▸ **Text segment**:
---+---
I think that it might be very occasionally appropriate to lie. Nevertheless, I would be extremely careful of making inferences from extreme circumstances to everyday circumstances.
To improve peoples understandings of the Buddha's idea of ethics it's instructive to look at the monastic vinaya since there can be no higher 'legalized' representation of sila than the monastic vinaya.
Lets take the worst offenses a monk can commit - the Parajika ('defeat') offenses are:
1) Sexual intercourse, even with an animal
2) Murder (i.e. deliberately killing a human being)
3) Theft of an item of non-trifling value
4) Knowingly making a false claim to have attained a superior human state (meditative attainment or psychic power)
If a monk does any of those four things, he is no longer a monk by virtue of having done that deed (i.e there's no need for the sangha to try and convict him - doing the deed itself makes him no longer a monk).
Next are a category of serious offenses called sanghadisesa offenses, which entail temporary loss of status, but a monk can be rehabilitated from. There are 13 of these, and some include:
1) Masturbation
8) Falsely accusing another monk of committing a parajika offense.
9) Making a true but misleading statement with the intention of setting up the false belief that another monk committed a parajika offense. For example "I saw monk the so-and-so having sex with his ex-wife [in a dream I had last night]".
There are also pacittiya offenses which are cleared by simple confession, among these are:
1) A deliberate lie.
8) Making a truthful claim to lay people about a superior human state one actually has.
9) Truthfully reporting another monks serious offense to lay people, unless authorized to by the sangha.
44,45) Sitting along with a woman.
61) Intentionally killing an animal.
64) Knowingly and deliberately concealing another monks serious offense from the sangha.
76) Falsely accusing another monk of comitting a sanghadisesa offense.
So I have included a non-random selection of offenses. What should be evident is that the Buddha recognizes a gradation of seriousness. For example one particular kind of lie is considered so serious that if a bhikkhu tells such a lie he is defeated and can never ordain again for the rest of his life. Another kind of lie - making a malicious accusation which could cause grave disruption to another monk's life and to the sangha, is treated as very serious indeed. But other kinds of lies are simply cleared by confession.
Furthermore in some cases, it is a light offense to actually tell the truth. This of course doesn't mean a monk should commit pacittiya one by lying in these cases, but it means that he should remain silent or give an explaination which doesn't result in an offense.
---+---
▸ **Records to process**:
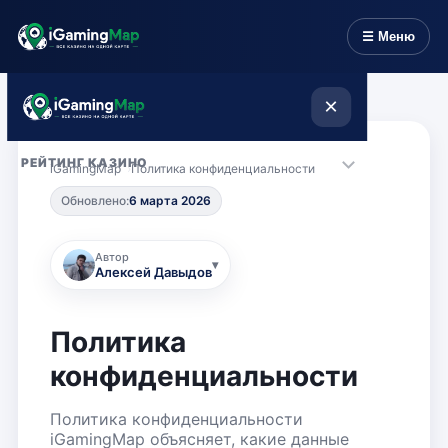
☰ Меню
×
РЕЙТИНГ КАЗИНО
iGamingMap
Политика конфиденциальности
Обновлено:
6 марта 2026
БОНУСЫ
ИГРЫ
Автор
▾
Алексей Давыдов
РАЗДЕЛЫ
Политика
ИНФОРМАЦИЯ
конфиденциальности
Политика конфиденциальности
iGamingMap объясняет, какие данные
---+---
▸ **Questions**:
[a] Summarize the text on monastic offenses in two sentences.
[b] Please write out the rows again, swapping "конфиденциальности" for "приватности" and keeping everything else unchanged. Leave the pictures out.
The text and the rows are unrelated material.

▸ **Answers for the exercise**:
[a] The text sets out monastic offenses of differing seriousness, from parajika offenses such as knowingly making a false claim to a superior human state, which end a monk's status, to pacittiya offenses such as a deliberate lie, which are cleared by simple confession. It concludes that the Buddha recognizes a gradation of seriousness and that in some cases telling the truth is itself a light offense, so a monk should remain silent or give an explanation that doesn't result in an offense.

[b]
☰ Меню
×
РЕЙТИНГ КАЗИНО
iGamingMap
Политика приватности
Обновлено:
6 марта 2026
БОНУСЫ
ИГРЫ
Автор
▾
Алексей Давыдов
РАЗДЕЛЫ
Политика
ИНФОРМАЦИЯ
приватности
Политика приватности
iGamingMap объясняет, какие данные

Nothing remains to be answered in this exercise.